Re: [PATCH v2] thermal: core: Address thermal zone removal races with resume

From: Mauricio Faria de Oliveira

Date: Fri Mar 27 2026 - 10:55:46 EST


On 2026-03-27 06:49, Rafael J. Wysocki wrote:
> From: Rafael J. Wysocki <rafael.j.wysocki@xxxxxxxxx>
>
> Since thermal_zone_pm_complete() and thermal_zone_device_resume()
> re-initialize the poll_queue delayed work for the given thermal zone,
> the cancel_delayed_work_sync() in thermal_zone_device_unregister()
> may miss some already running work items and the thermal zone may
> be freed prematurely [1].
>
> There are two failing scenarios that both start with
> running thermal_pm_notify_complete() right before invoking
> thermal_zone_device_unregister() for one of the thermal zones.
>
> In the first scenario, there is a work item already running for
> the given thermal zone when thermal_pm_notify_complete() calls
> thermal_zone_pm_complete() for that thermal zone and it continues to
> run when thermal_zone_device_unregister() starts.
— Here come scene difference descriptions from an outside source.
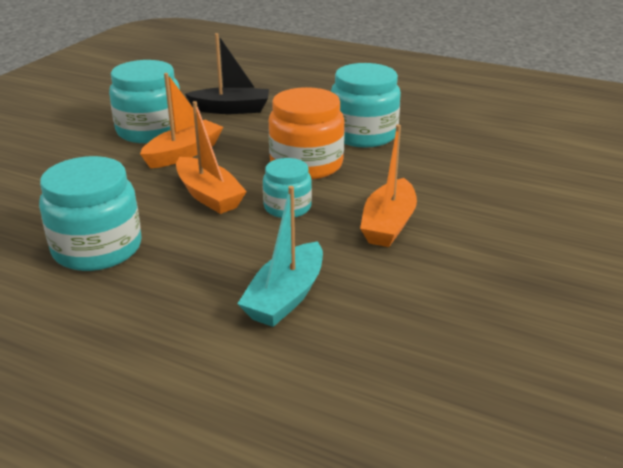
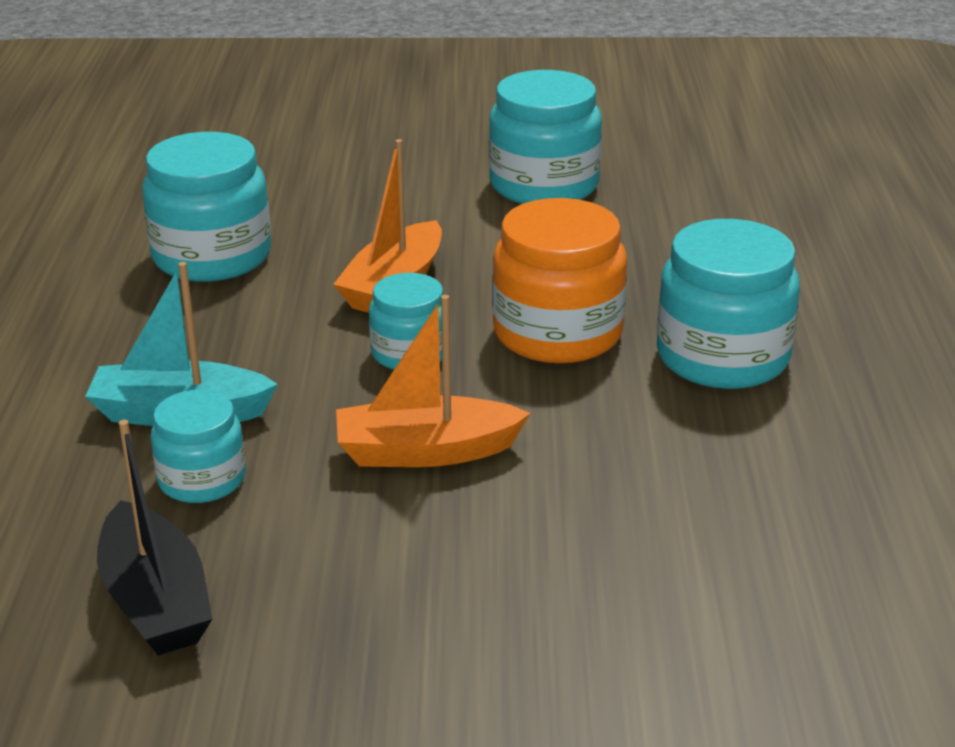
camera: 65 degrees right, 0 degrees up
(183, 153) = (498, 230): orange boat -> none
(231, 109) = (685, 220): black boat -> black boat (156, 601)
(367, 302) = (202, 479): none -> turquoise jar

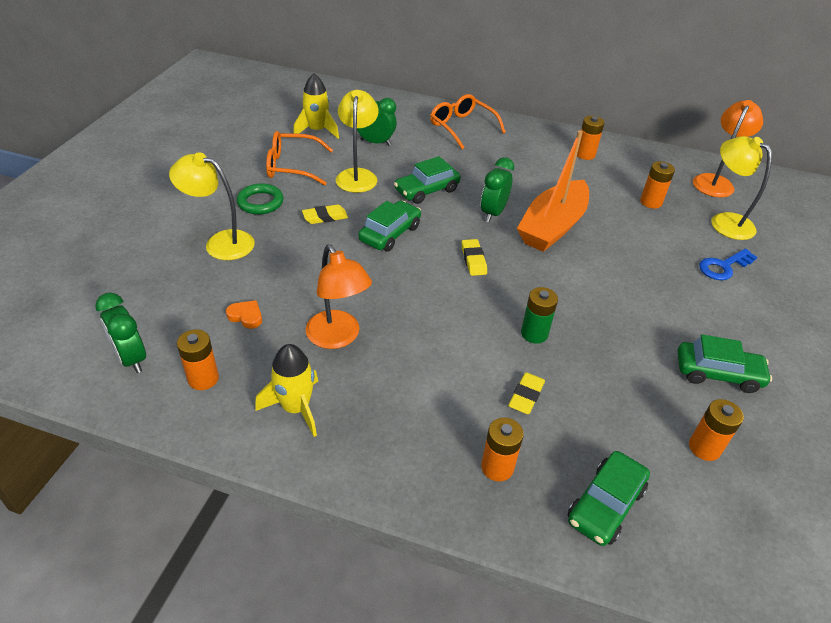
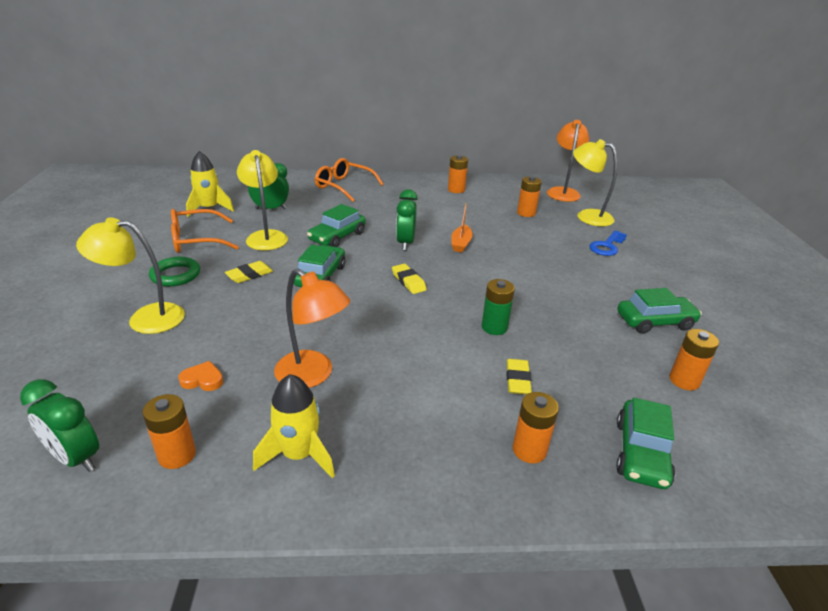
camera: 20 degrees left, 10 degrees down
(552, 227) = (461, 244): orange boat -> orange boat, size x0.45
Since the poll_queue
> delayed work has been re-initialized by thermal_pm_notify_complete(), the
> running work item will be missed by the cancel_delayed_work_sync() in
> thermal_zone_device_unregister() and if it continues to run past the
> freeing of the thermal zone object, a use-after-free will occur.
>
> In the second scenario, thermal_zone_device_resume() queued up by
> thermal_pm_notify_complete() runs right after the thermal_zone_exit()
> called by thermal_zone_device_unregister() has returned. The poll_queue
> delayed work is re-initialized by it before cancel_delayed_work_sync() is
> called by thermal_zone_device_unregister(), so it may continue to run
> after the freeing of the thermal zone object, which also leads to a
> use-after-free.
>
> Address the first failing scenario by ensuring that no thermal work
> items will be running when thermal_pm_notify_complete() is called.
> For this purpose, first move the cancel_delayed_work() call from
> thermal_zone_pm_complete() to thermal_zone_pm_prepare() to prevent
> new work from entering the workqueue going forward. Next, switch
> over to using a dedicated workqueue for thermal events and update
> the code in thermal_pm_notify() to flush that workqueue after
> thermal_pm_notify_prepare() has returned which will take care of
> all leftover thermal work already on the workqueue (that leftover
> work would do nothing useful anyway because all of the thermal zones
> have been flagged as suspended).
>
> The second failing scenario is addressed by adding a tz->state check
> to thermal_zone_device_resume() to prevent it from re-initializing
> the poll_queue delayed work if the thermal zone is going away.
>
> Note that the above changes will also facilitate relocating the suspend
> and resume of thermal zones closer to the suspend and resume of devices,
> respectively.
>
> Fixes: 5a5efdaffda5 ("thermal: core: Resume thermal zones asynchronously")
> Reported-by: Mauricio Faria de Oliveira <mfo@xxxxxxxxxx>
> Closes: https://lore.kernel.org/linux-pm/20260324-thermal-core-uaf-init_delayed_work-v1-1-6611ae76a8a1@xxxxxxxxxx/ [1]
> Signed-off-by: Rafael J. Wysocki <rafael.j.wysocki@xxxxxxxxx>
> ---

I spent some hours reviewing and thinking of corner cases for this
patch,
and found the code to correctly handle all cases I thought of.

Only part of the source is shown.